Your instructions. Work through the data below and give the number of lines holding "November", nothing more.

== == ==

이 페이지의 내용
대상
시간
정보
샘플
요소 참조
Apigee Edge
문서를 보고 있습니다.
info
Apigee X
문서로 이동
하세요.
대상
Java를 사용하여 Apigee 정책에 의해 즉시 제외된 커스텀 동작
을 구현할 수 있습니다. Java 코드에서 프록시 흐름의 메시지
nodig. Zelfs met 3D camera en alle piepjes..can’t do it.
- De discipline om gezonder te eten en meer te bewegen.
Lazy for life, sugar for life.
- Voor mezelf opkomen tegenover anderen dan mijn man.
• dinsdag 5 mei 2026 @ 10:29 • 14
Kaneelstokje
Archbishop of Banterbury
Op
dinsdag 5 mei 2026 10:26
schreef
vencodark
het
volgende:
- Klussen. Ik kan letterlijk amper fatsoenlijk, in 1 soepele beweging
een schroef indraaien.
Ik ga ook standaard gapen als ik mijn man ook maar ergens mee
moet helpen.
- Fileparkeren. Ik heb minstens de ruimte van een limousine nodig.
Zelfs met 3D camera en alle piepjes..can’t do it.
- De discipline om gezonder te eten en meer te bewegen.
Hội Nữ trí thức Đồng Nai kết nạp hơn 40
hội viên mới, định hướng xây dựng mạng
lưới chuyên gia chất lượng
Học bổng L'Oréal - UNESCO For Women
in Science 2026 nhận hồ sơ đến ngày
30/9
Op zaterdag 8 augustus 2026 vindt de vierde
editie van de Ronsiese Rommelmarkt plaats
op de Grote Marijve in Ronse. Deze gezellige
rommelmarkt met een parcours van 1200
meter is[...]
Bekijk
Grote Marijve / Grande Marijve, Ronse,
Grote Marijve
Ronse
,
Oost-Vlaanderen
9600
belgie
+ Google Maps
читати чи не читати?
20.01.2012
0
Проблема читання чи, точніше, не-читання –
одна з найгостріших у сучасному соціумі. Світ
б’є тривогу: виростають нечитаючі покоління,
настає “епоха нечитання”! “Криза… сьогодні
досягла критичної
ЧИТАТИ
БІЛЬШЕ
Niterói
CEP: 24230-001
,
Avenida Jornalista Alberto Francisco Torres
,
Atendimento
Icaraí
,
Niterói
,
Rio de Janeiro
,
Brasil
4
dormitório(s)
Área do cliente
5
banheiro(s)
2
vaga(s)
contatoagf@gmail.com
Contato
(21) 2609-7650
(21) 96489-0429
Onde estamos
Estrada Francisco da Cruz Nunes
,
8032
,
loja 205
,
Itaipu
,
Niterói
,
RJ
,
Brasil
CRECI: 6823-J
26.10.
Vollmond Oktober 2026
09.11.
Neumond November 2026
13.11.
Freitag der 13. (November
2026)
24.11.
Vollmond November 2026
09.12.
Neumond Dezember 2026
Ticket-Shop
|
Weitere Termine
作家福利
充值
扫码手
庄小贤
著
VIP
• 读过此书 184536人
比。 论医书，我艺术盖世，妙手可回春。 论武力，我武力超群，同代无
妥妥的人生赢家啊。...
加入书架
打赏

== == ==

Answer section. 3